_About this exercise:_
Below are records to repeat exactly; do not include any pictures.

_Records to use:_

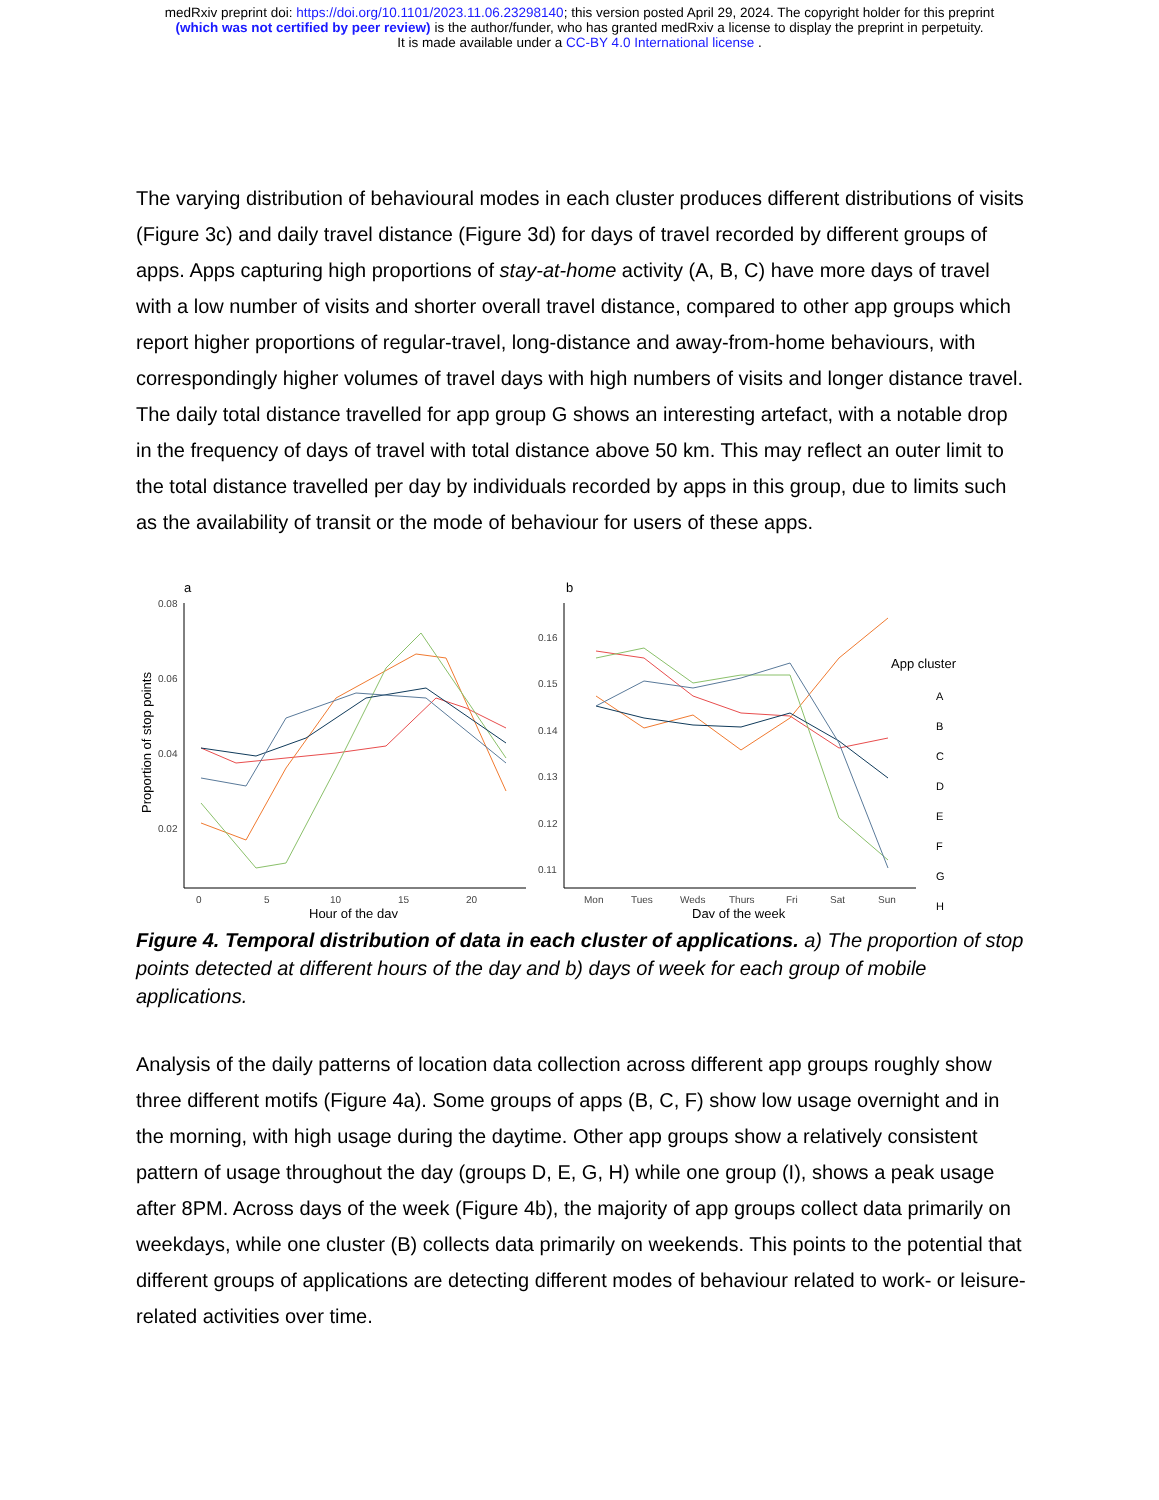medRxiv preprint doi: https://doi.org/10.1101/2023.11.06.23298140; this version posted April 29, 2024. The copyright holder for this preprint
(which was not certified by peer review) is the author/funder, who has granted medRxiv a license to display the preprint in perpetuity.
It is made available under a CC-BY 4.0 International license .
The varying distribution of behavioural modes in each cluster produces different distributions of visits (Figure 3c) and daily travel distance (Figure 3d) for days of travel recorded by different groups of apps. Apps capturing high proportions of stay-at-home activity (A, B, C) have more days of travel with a low number of visits and shorter overall travel distance, compared to other app groups which report higher proportions of regular-travel, long-distance and away-from-home behaviours, with correspondingly higher volumes of travel days with high numbers of visits and longer distance travel. The daily total distance travelled for app group G shows an interesting artefact, with a notable drop in the frequency of days of travel with total distance above 50 km. This may reflect an outer limit to the total distance travelled per day by individuals recorded by apps in this group, due to limits such as the availability of transit or the mode of behaviour for users of these apps.
a
b
0.08
0.06
0.04
0.02
0.16
0.15
0.14
0.13
0.12
0.11
0
5
10
15
20
Mon
Tues
Weds
Thurs
Fri
Sat
Sun
Hour of the day
Day of the week
Proportion of stop points
App cluster
A
B
C
D
E
F
G
H
Figure 4. Temporal distribution of data in each cluster of applications. a) The proportion of stop points detected at different hours of the day and b) days of week for each group of mobile applications.
Analysis of the daily patterns of location data collection across different app groups roughly show three different motifs (Figure 4a). Some groups of apps (B, C, F) show low usage overnight and in the morning, with high usage during the daytime. Other app groups show a relatively consistent pattern of usage throughout the day (groups D, E, G, H) while one group (I), shows a peak usage after 8PM. Across days of the week (Figure 4b), the majority of app groups collect data primarily on weekdays, while one cluster (B) collects data primarily on weekends. This points to the potential that different groups of applications are detecting different modes of behaviour related to work- or leisure-related activities over time.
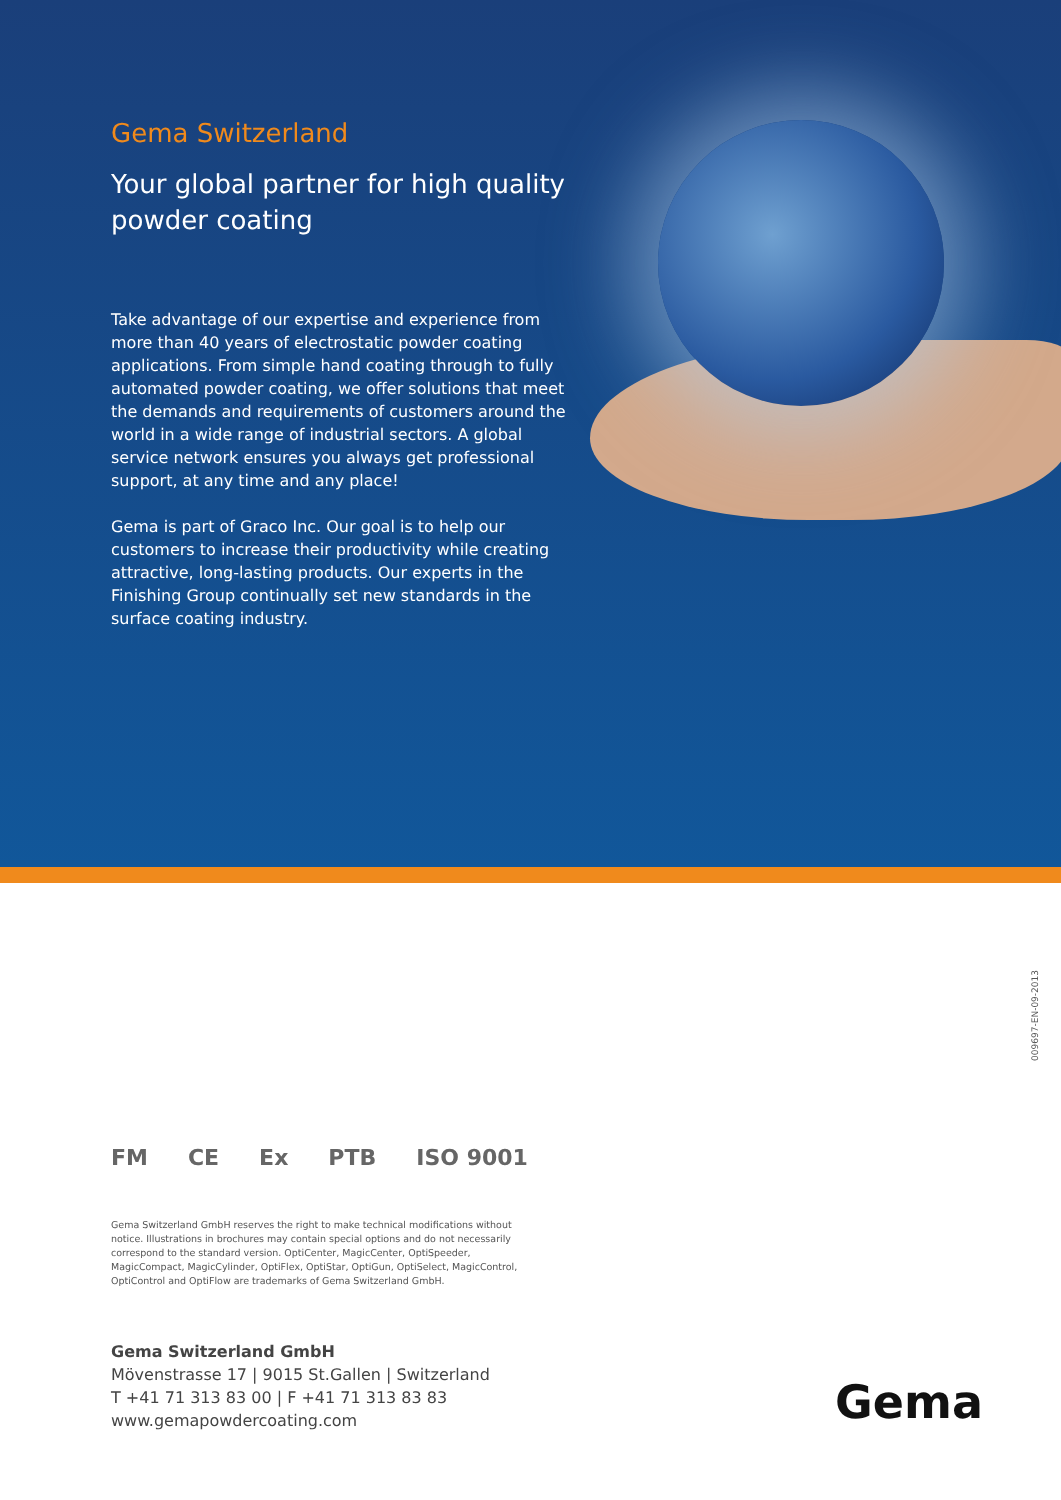Gema Switzerland
Your global partner for high quality powder coating
Take advantage of our expertise and experience from more than 40 years of electrostatic powder coating applications. From simple hand coating through to fully automated powder coating, we offer solutions that meet the demands and requirements of customers around the world in a wide range of industrial sectors. A global service network ensures you always get professional support, at any time and any place!
Gema is part of Graco Inc. Our goal is to help our customers to increase their productivity while creating attractive, long-lasting products. Our experts in the Finishing Group continually set new standards in the surface coating industry.
009697-EN-09-2013
FM CE Ex PTB ISO 9001
Gema Switzerland GmbH reserves the right to make technical modifications without notice. Illustrations in brochures may contain special options and do not necessarily correspond to the standard version. OptiCenter, MagicCenter, OptiSpeeder, MagicCompact, MagicCylinder, OptiFlex, OptiStar, OptiGun, OptiSelect, MagicControl, OptiControl and OptiFlow are trademarks of Gema Switzerland GmbH.
Gema Switzerland GmbH
Mövenstrasse 17 | 9015 St.Gallen | Switzerland
T +41 71 313 83 00 | F +41 71 313 83 83
www.gemapowdercoating.com
Gema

_Result of the exercise:_
medRxiv preprint doi: https://doi.org/10.1101/2023.11.06.23298140; this version posted April 29, 2024. The copyright holder for this preprint
(which was not certified by peer review) is the author/funder, who has granted medRxiv a license to display the preprint in perpetuity.
It is made available under a CC-BY 4.0 International license .
The varying distribution of behavioural modes in each cluster produces different distributions of visits (Figure 3c) and daily travel distance (Figure 3d) for days of travel recorded by different groups of apps. Apps capturing high proportions of stay-at-home activity (A, B, C) have more days of travel with a low number of visits and shorter overall travel distance, compared to other app groups which report higher proportions of regular-travel, long-distance and away-from-home behaviours, with correspondingly higher volumes of travel days with high numbers of visits and longer distance travel. The daily total distance travelled for app group G shows an interesting artefact, with a notable drop in the frequency of days of travel with total distance above 50 km. This may reflect an outer limit to the total distance travelled per day by individuals recorded by apps in this group, due to limits such as the availability of transit or the mode of behaviour for users of these apps.
a
b
0.08
0.06
0.04
0.02
0.16
0.15
0.14
0.13
0.12
0.11
0
5
10
15
20
Mon
Tues
Weds
Thurs
Fri
Sat
Sun
Hour of the day
Day of the week
Proportion of stop points
App cluster
A
B
C
D
E
F
G
H
Figure 4. Temporal distribution of data in each cluster of applications. a) The proportion of stop points detected at different hours of the day and b) days of week for each group of mobile applications.
Analysis of the daily patterns of location data collection across different app groups roughly show three different motifs (Figure 4a). Some groups of apps (B, C, F) show low usage overnight and in the morning, with high usage during the daytime. Other app groups show a relatively consistent pattern of usage throughout the day (groups D, E, G, H) while one group (I), shows a peak usage after 8PM. Across days of the week (Figure 4b), the majority of app groups collect data primarily on weekdays, while one cluster (B) collects data primarily on weekends. This points to the potential that different groups of applications are detecting different modes of behaviour related to work- or leisure-related activities over time.
Gema Switzerland
Your global partner for high quality powder coating
Take advantage of our expertise and experience from more than 40 years of electrostatic powder coating applications. From simple hand coating through to fully automated powder coating, we offer solutions that meet the demands and requirements of customers around the world in a wide range of industrial sectors. A global service network ensures you always get professional support, at any time and any place!
Gema is part of Graco Inc. Our goal is to help our customers to increase their productivity while creating attractive, long-lasting products. Our experts in the Finishing Group continually set new standards in the surface coating industry.
009697-EN-09-2013
FM CE Ex PTB ISO 9001
Gema Switzerland GmbH reserves the right to make technical modifications without notice. Illustrations in brochures may contain special options and do not necessarily correspond to the standard version. OptiCenter, MagicCenter, OptiSpeeder, MagicCompact, MagicCylinder, OptiFlex, OptiStar, OptiGun, OptiSelect, MagicControl, OptiControl and OptiFlow are trademarks of Gema Switzerland GmbH.
Gema Switzerland GmbH
Mövenstrasse 17 | 9015 St.Gallen | Switzerland
T +41 71 313 83 00 | F +41 71 313 83 83
www.gemapowdercoating.com
Gema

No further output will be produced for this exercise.